『音の梯子』(七月堂)―関富士子
音の梯子を降りられない

 今どき、近眼の人はコンタクト・レンズを目の中に入れることが多いので、わたしは、関さんが目がね族、あるいは近眼ちゃんなのかどうかは知らない。以前から何となく感じていたのだが、この『音の梯子』でも、関さんは眼が悪いのではないかと思われる節々があるようだった。つまり、詩の世界の設定の仕方に、ある種、レンズ効果のようなものを感じたのだ。
 人間の目が頭部の全面、顔についること、視界はそう広くはなくて、広く見渡すには首を動かすことが必要だ。後ろにいたっては身体の向きそのものを変えなければならない。したがって、誰だって、物を見るということは、何となく感じられる境界域を含めた限られた部分や場所をみることである。けれど、レンズを通してものを見るということは、裸眼で見る以上に、それが強調される。レンズの内と外は、知覚意識上異世界なのだ。
 また、前詩集などから察しても、詩人は理科的な「観察」というのが好きらしい。観察といえば、天眼鏡やカメラのズーム・レンズは付き物であり、極端には顕微鏡というのもある。だが、そんなものばかり覗いていたら、物の大小とか遠近感覚には狂いが生じることにはならないだろうか。
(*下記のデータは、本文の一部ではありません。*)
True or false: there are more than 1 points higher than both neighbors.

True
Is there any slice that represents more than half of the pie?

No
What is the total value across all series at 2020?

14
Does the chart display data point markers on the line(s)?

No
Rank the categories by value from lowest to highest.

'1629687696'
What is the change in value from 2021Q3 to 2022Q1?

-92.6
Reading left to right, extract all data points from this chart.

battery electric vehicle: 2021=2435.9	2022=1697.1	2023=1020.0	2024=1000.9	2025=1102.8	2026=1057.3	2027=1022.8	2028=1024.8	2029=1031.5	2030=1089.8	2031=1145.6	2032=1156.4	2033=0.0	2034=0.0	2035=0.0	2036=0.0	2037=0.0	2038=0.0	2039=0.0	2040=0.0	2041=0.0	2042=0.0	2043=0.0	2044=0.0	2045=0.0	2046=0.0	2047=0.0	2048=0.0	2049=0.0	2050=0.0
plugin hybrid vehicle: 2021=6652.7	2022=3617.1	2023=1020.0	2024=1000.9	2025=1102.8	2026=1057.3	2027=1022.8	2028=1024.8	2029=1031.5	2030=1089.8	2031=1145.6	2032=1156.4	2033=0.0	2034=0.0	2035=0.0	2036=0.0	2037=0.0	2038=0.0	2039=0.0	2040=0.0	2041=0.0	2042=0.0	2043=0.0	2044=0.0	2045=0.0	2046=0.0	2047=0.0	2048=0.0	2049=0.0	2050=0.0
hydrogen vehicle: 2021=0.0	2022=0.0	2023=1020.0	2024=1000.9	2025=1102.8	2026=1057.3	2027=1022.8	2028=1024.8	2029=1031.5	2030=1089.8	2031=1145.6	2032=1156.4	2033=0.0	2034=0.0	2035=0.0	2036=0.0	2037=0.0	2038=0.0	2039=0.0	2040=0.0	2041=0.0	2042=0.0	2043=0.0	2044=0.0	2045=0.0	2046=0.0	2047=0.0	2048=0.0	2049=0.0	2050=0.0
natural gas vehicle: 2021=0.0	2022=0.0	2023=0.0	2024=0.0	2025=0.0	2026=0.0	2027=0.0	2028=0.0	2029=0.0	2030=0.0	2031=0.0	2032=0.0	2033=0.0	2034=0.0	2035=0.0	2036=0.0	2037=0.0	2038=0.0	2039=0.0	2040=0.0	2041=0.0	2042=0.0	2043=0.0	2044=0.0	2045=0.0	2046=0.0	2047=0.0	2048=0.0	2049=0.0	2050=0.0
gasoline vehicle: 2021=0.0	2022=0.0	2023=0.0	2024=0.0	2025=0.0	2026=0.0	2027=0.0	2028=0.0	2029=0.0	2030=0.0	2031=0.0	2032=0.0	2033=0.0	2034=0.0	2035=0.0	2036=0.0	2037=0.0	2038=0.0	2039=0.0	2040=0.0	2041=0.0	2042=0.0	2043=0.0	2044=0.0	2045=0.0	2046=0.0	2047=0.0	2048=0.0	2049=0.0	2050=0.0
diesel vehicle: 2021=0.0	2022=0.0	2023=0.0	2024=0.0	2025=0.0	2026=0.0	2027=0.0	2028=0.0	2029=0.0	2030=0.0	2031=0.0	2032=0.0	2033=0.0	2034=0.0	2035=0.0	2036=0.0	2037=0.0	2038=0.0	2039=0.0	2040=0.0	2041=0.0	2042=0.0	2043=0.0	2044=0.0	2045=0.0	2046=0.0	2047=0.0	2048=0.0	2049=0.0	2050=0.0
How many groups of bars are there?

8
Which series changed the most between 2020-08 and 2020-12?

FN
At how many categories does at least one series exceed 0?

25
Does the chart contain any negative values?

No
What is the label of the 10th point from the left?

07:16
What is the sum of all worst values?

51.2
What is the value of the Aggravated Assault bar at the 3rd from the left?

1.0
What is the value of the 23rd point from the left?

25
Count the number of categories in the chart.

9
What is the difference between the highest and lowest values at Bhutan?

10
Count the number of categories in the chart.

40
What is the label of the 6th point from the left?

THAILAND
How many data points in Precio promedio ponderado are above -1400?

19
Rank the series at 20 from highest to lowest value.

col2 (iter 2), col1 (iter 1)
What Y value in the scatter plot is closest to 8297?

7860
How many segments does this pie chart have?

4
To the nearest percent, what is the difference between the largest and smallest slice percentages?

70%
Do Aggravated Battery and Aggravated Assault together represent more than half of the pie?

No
自在に拡大され縮小される世界では、通常に見慣れたものも変容した姿をさらす。「ある朝目覚めたら甲虫になっていた」人は、関さんかも知れない。関さんが迎えかねない明朝なのである。
 からかうのは止めにしよう。とはいうものの、からからって遊ばないと何となく不安になるような空間を感じた読者はわたしだけだろうか。世界から曖昧に切り取られた、更にその一段も二段も深い水のような場所に、引きずり込まれるのを感じたのは、はたしてわたしという読者一人だけだろうか。
 それは、その場所が、見えないレンズで覗きこまれ、拡大され、充分に涵養された、「心」という場所だからではないのかと、わたしは思う。そう、全身をレンズにして深いところを覗きこむと、「砕け散る星から飛んできた/熱い氷」(「モクセイの木」)があるのだ。
「庭園設計」はとても好きな詩だ。

 まだどこにも存在しないわたしの庭の
 植物を育てたことのない土
 そこに初めてうえられる樹木の名を記すとき
 一枚の咬みのえに光が差し風が吹き雨が降り
 種がこぼれる

  中略

 ことの成りゆきを見ているうちに
 たくさんの季節が過ぎていく
 まだどこにも存在しないわたしの庭に
 植えられるだろう一本の木の
 名を書き始め書き終える
 そのあいだにも時間はめぐって
 双葉はすでに枝を伸ばし
 彼の上に大きな影をつくっている

 心であるが故に、ときには洪水だって起きる。「水門を閉める男」は、心の洪水とは関係ないかも知れないが、土砂降り雨の無彩色の風景に青やオレンジ色にペンキ塗りされた水門が出てくると、もうわたしには、泣けそうに寂しい心的風景に思えてくる。
 心というと、本当に手垢まみれの言葉なのだが、今は他の言葉がみつからないので、こう書いた。

     あ
   あ
 あ
   あ
     あ

発声練習をする人の声は、「ほとんど声が出ず苦しげに途切れてし/まう」。そして「再びよろよろと音の梯子を昇っていく。降りるこ/ともならず、中空にぶらさがって揺れている。」(「音の梯子」)という悲しみが、空間に反響し、事を、本を、閉じさせない。読者であるわたしも、レンズの世界に閉じ込められてしまったのだ。わたしの明日を、一体どうしてくれる!と叫んでみようか。